In putting together programs of music from this time and leading an ensemble of our finest early music specialists, the Orchestra’s Artistic Director Paul Dyer has one of the more enviable music jobs in Australia. The tone of the Orchestra’s 2013 brochure, however, tends to emphasise the repertoire’s charm over its context. This is, I think, a missed opportunity for, while the attractiveness of this music requires no special pleading to those already familiar with it, for a younger audience it risks becoming, as it were, more about powdered wigs than powerful gigs.
Next year the orchestra is bringing to the Melbourne Recital Centre another five-concert season. The opening concert in March presents the French ‘superstar’ countertenor Philippe Jaroussky who will sing a program of arias by Handel and the lesser-known Nicola Porpora, works that were originally weapons of choice in musical duels fought by Giovanni Carestini and Farinelli, two rival castrati of the day. The timbre of the countertenor (which is the closest we can get to the sound of a castrato without unpleasant medical intervention…) seems to hold an ongoing fascination, whether because of the apparent supernatural quality of such a high pitch emanating from the body of a grown man, or whether because, like the spectacular dresses and thick makeup of a modern drag queen, it deep down helps us recognise and celebrate the idea that gender itself is similarly a staged phenomenon, a constructed social truth.
The ABO’s second concert is an all-Mozart program crowned by a performance of what is generally considered to be his finest liturgical composition, the ‘Great’ Mass in C Minor (KV 427). In it Mozart evidently paid homage to music of J. S. Bach that he had recently encountered in Vienna; it inspired some of his most technically accomplished and vocally demanding music. In so doing he also created a masterpiece that foreshadows in scale and scope the grand romantic vision of Beethoven’s ‘Missa Solemnis’ written some thirty-five years later. Like the Requiem, however, Mozart’s setting was left incomplete at the composer’s death in 1791. Lacking a Süssmayr to complete it (though there are now some worthwhile modern completions), the work has yet to become as famous. It unquestionably deserves to be.

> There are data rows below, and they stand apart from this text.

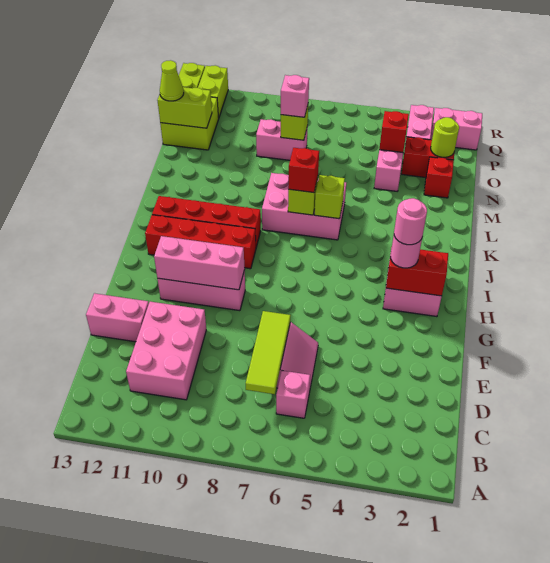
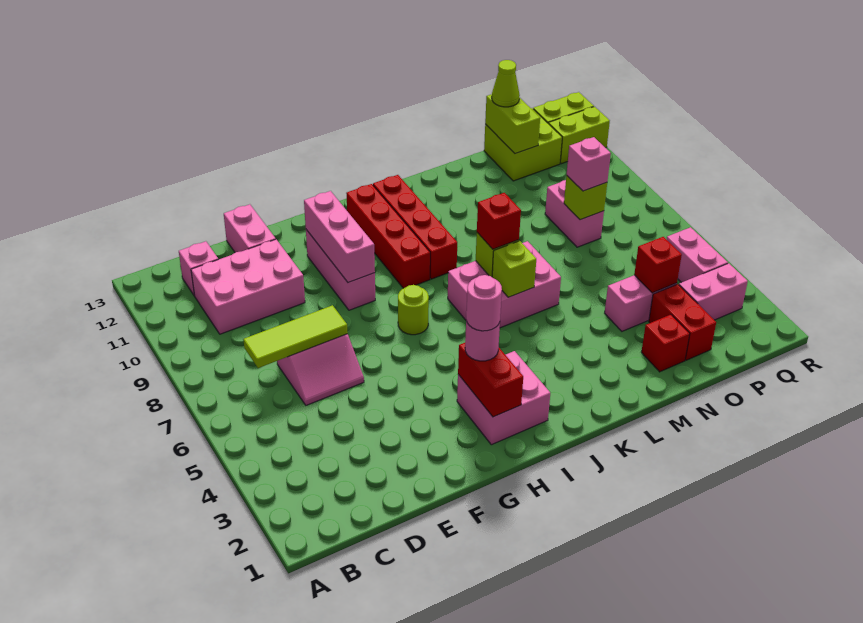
pink brick C6 level 1 -> pink brick C12 level 1
pink brick K6:L8 level 1 -> pink brick J6:L7 level 1
lime round brick O2 level 2 -> lime round brick H7 level 1
pink brick Q1:Q2 level 1 -> pink brick Q4:Q5 level 1

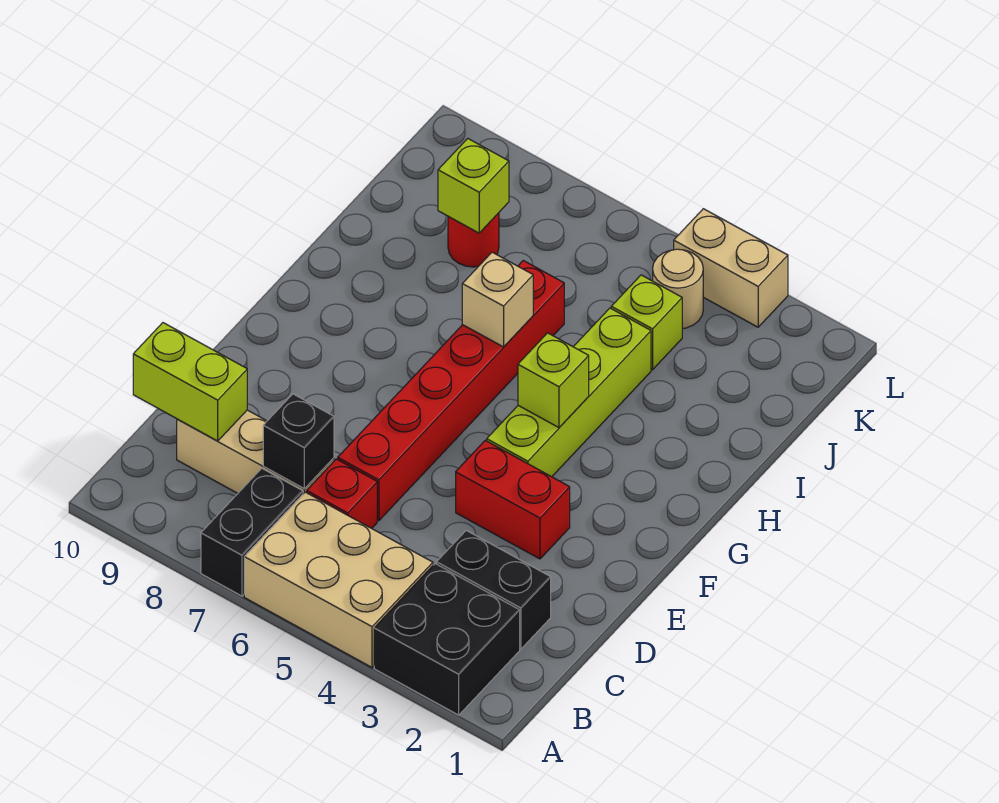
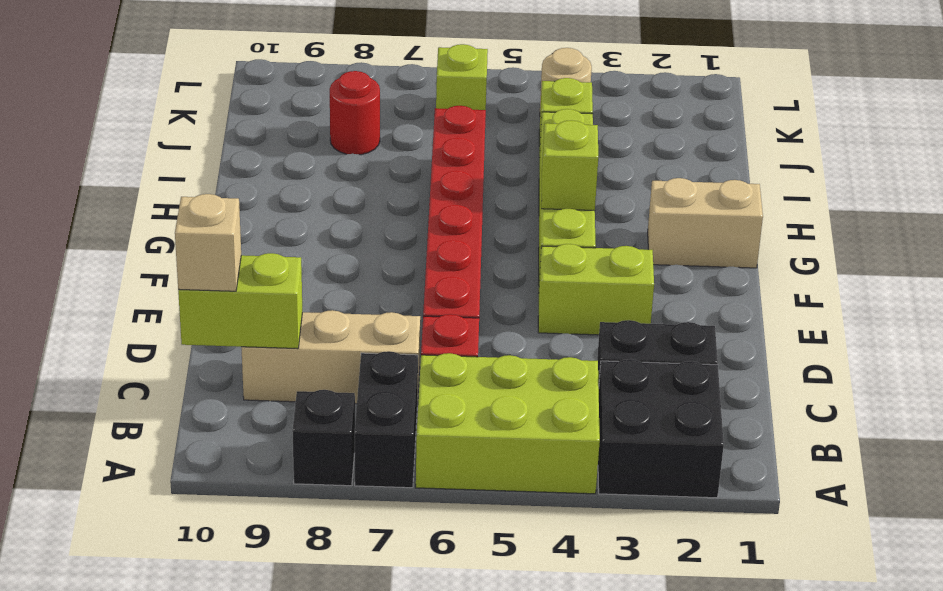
tan brick A4:B6 level 1 -> lime brick A4:B6 level 1
black brick C7 level 2 -> black brick A8 level 1
red brick E3:E4 level 1 -> lime brick E3:E4 level 1
tan brick H6 level 2 -> tan brick C10 level 3
lime brick J8 level 2 -> lime brick K6 level 1
tan brick L3:L4 level 1 -> tan brick G1:G2 level 1

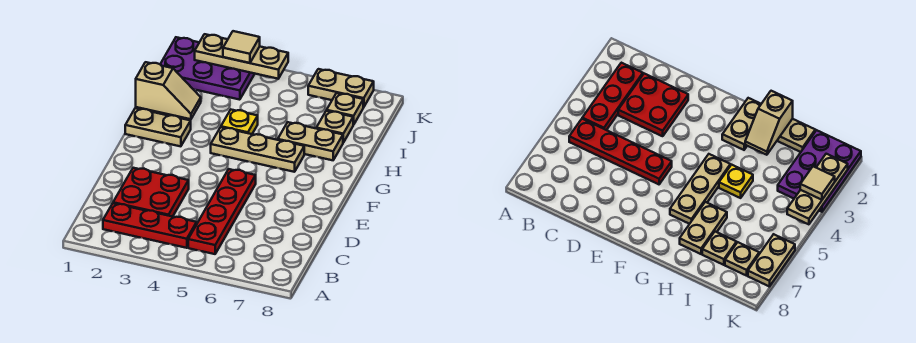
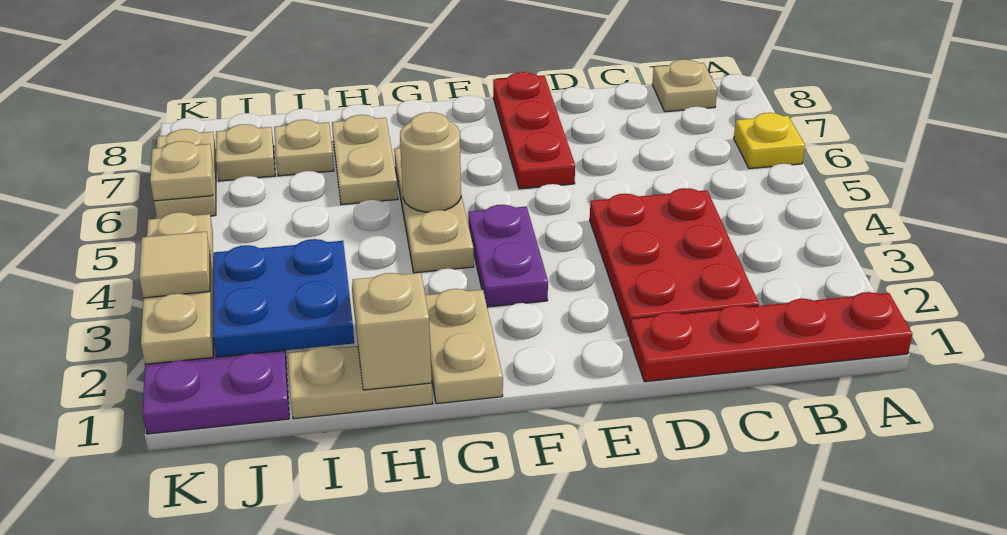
red plate B2:B4 level 1 -> red plate E6:E8 level 1
red plate B5:E5 level 1 -> red plate A1:D1 level 1
none -> tan plate B8 level 1
red plate C2:D3 level 1 -> red plate C2:D4 level 1
none -> purple plate F3:F4 level 1
none -> tan round brick G5 level 2
yellow plate H4 level 1 -> yellow plate A6 level 1
none -> blue plate I2:J3 level 2
none -> tan plate K6 level 2

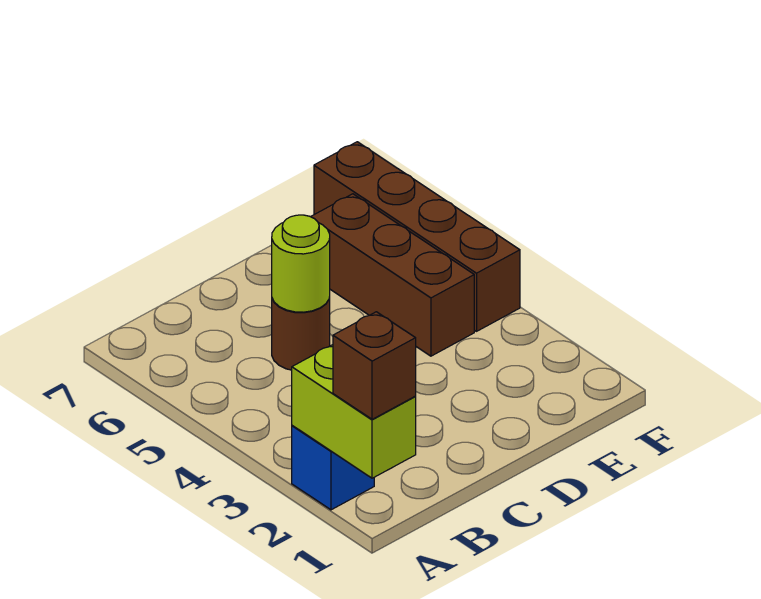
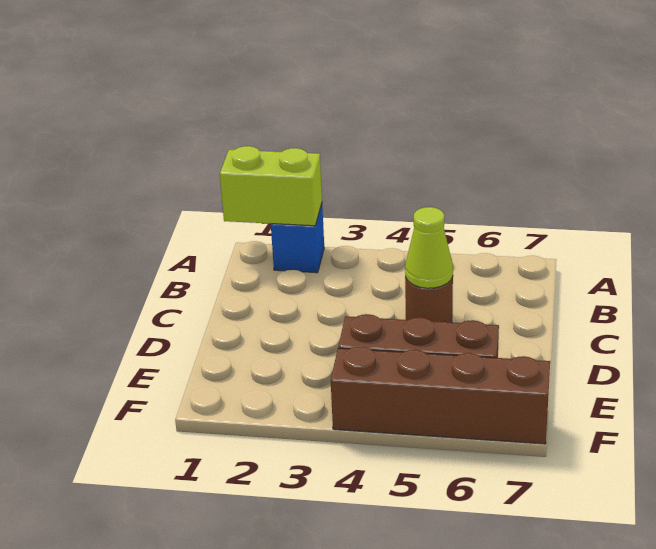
brown brick A1 level 3 -> none
lime round brick C5 level 2 -> lime cone C5 level 2

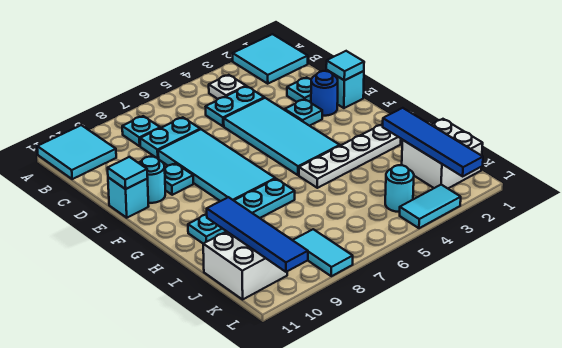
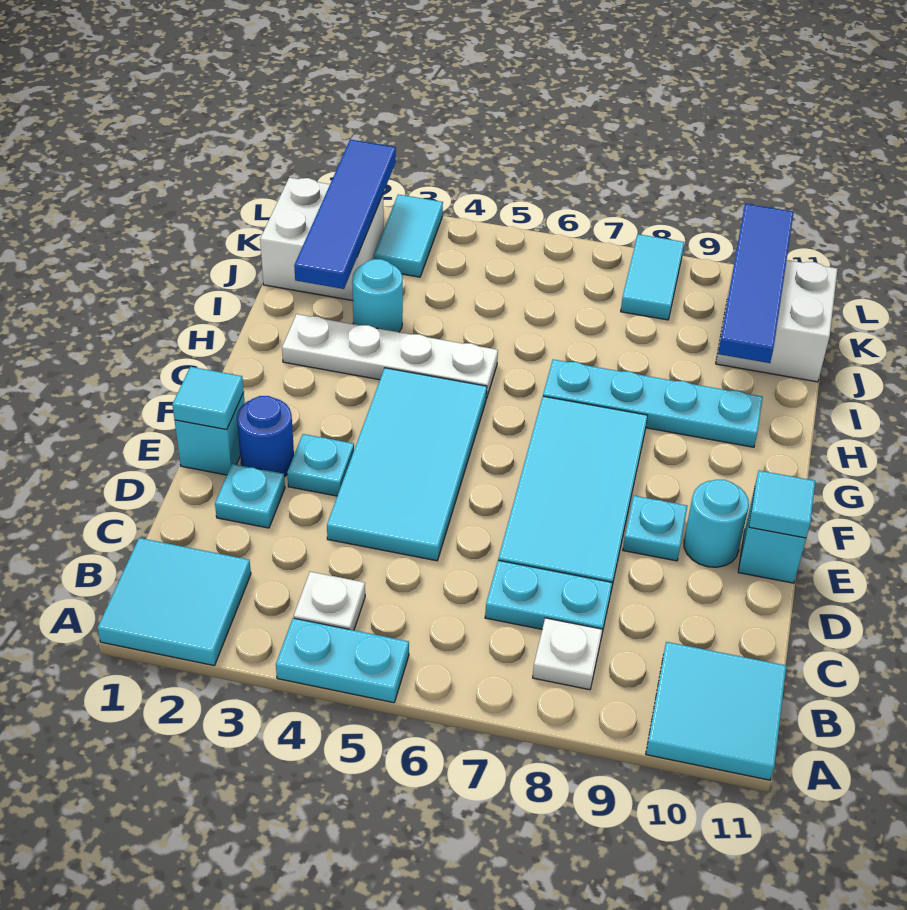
cyan plate B8 level 1 -> white plate B8 level 1
cyan plate C4:C5 level 1 -> cyan plate A4:A5 level 1
cyan round brick K4 level 1 -> cyan round brick I3 level 1
cyan tile L3:L4 level 1 -> cyan tile K3:L3 level 1

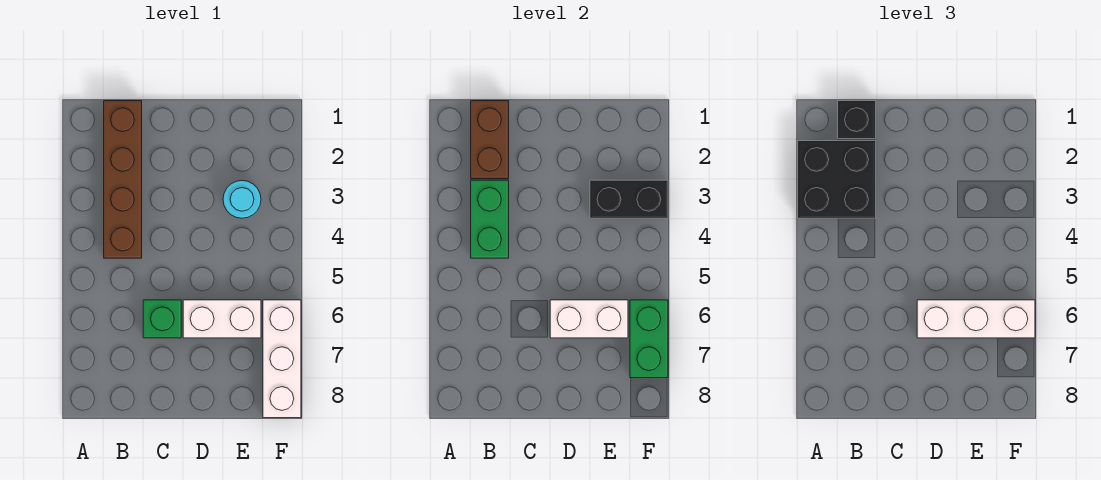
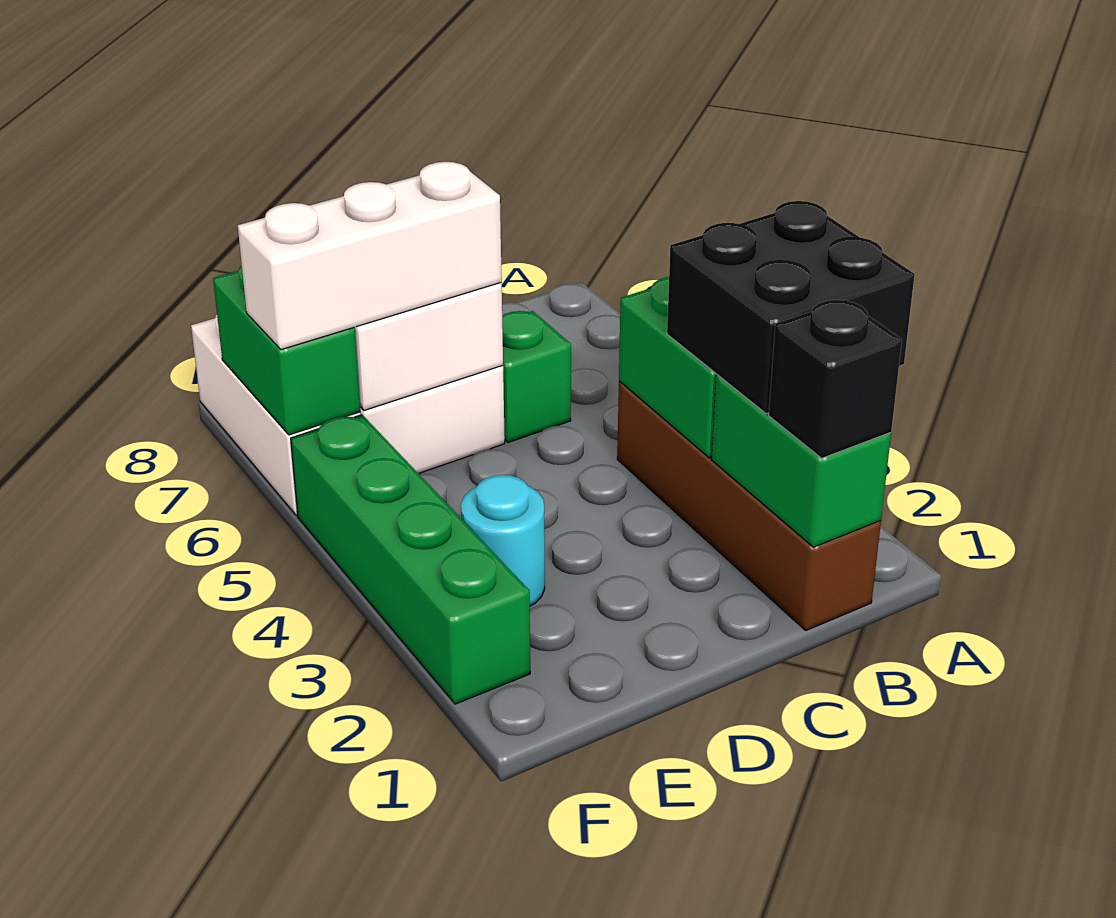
brown brick B1:B2 level 2 -> green brick B1:B2 level 2
black brick E3:F3 level 2 -> none
none -> green brick F2:F5 level 1

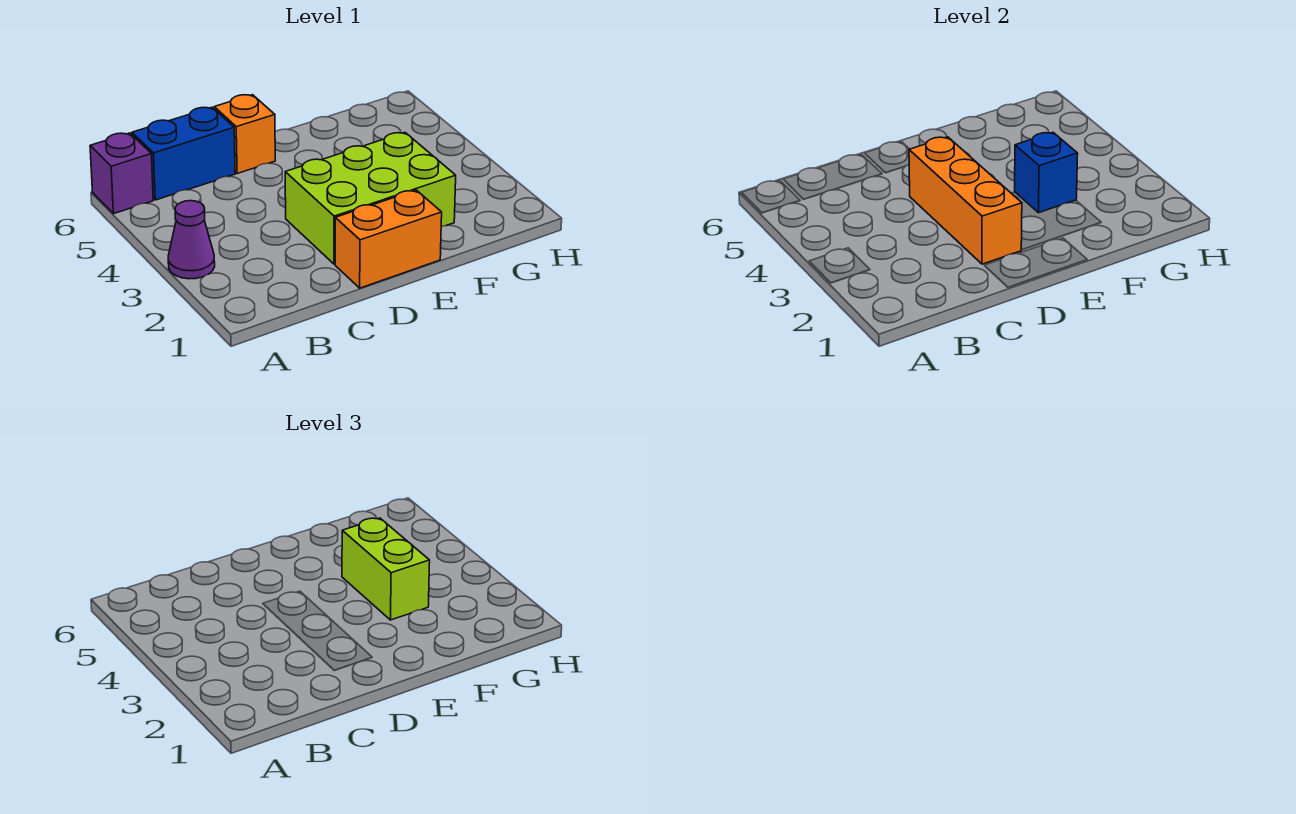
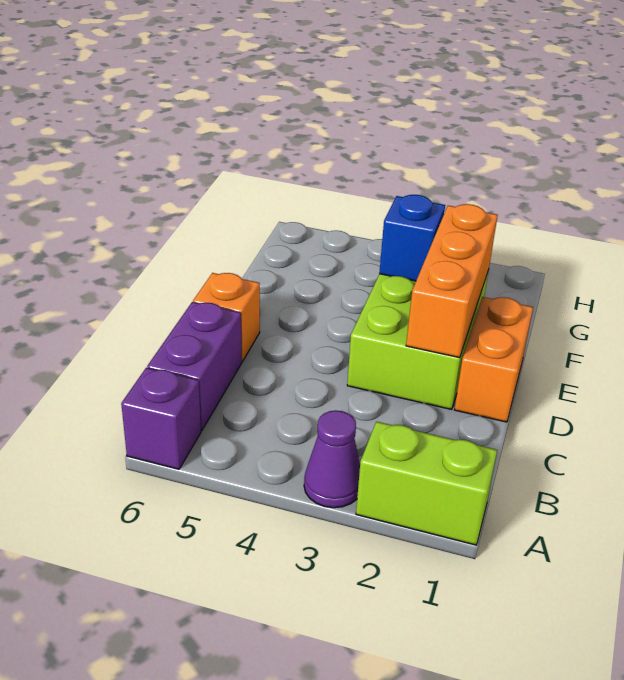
blue brick B6:C6 level 1 -> purple brick B6:C6 level 1
orange brick D2:D4 level 2 -> orange brick D2:F2 level 2
lime brick F3:F4 level 3 -> lime brick A1:A2 level 1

A further two concerts in July and September focus respectively on Stefano Montanari the Italian violin virtuoso who will be both soloist and director in a program of early eighteenth-century Italian concertos, and German soprano Simone Kermes, a Baroque vocal specialist. Kermes will share the stage with resident concertmaster Matt Bruce, who will deliver a rarely performed concerto by Vivaldi (RV 190). This work is an appropriate companion piece for being, like the arias Kermes will perform, extraordinarily virtuosic, but one also cannot help noticing that Kermes and Vivaldi share striking red hair (it was for that reason that Vivaldi’s nickname was ‘il Prete Rosso’—the Red Priest).
The ABO’s season in Melbourne concludes, as it does for the first time this year, with ‘Noël! Noël!’, their program of music themed for the Christmas season. The accompanying press release tells us that this concert is ‘beloved for its timeless and ageless appeal’. I can’t help thinking, however, that precisely the opposite is true. It is beloved because it is music of a very particular time and place that can, and evidently does, speak powerfully to our own.
The full details of the Australian Brandenburg Orchestra’s 2013 Season can be found at brandenburg.com.au/site. Noël! Noël! is performed at the Melbourne Recital Centre on December 8 at 5pm and 7pm.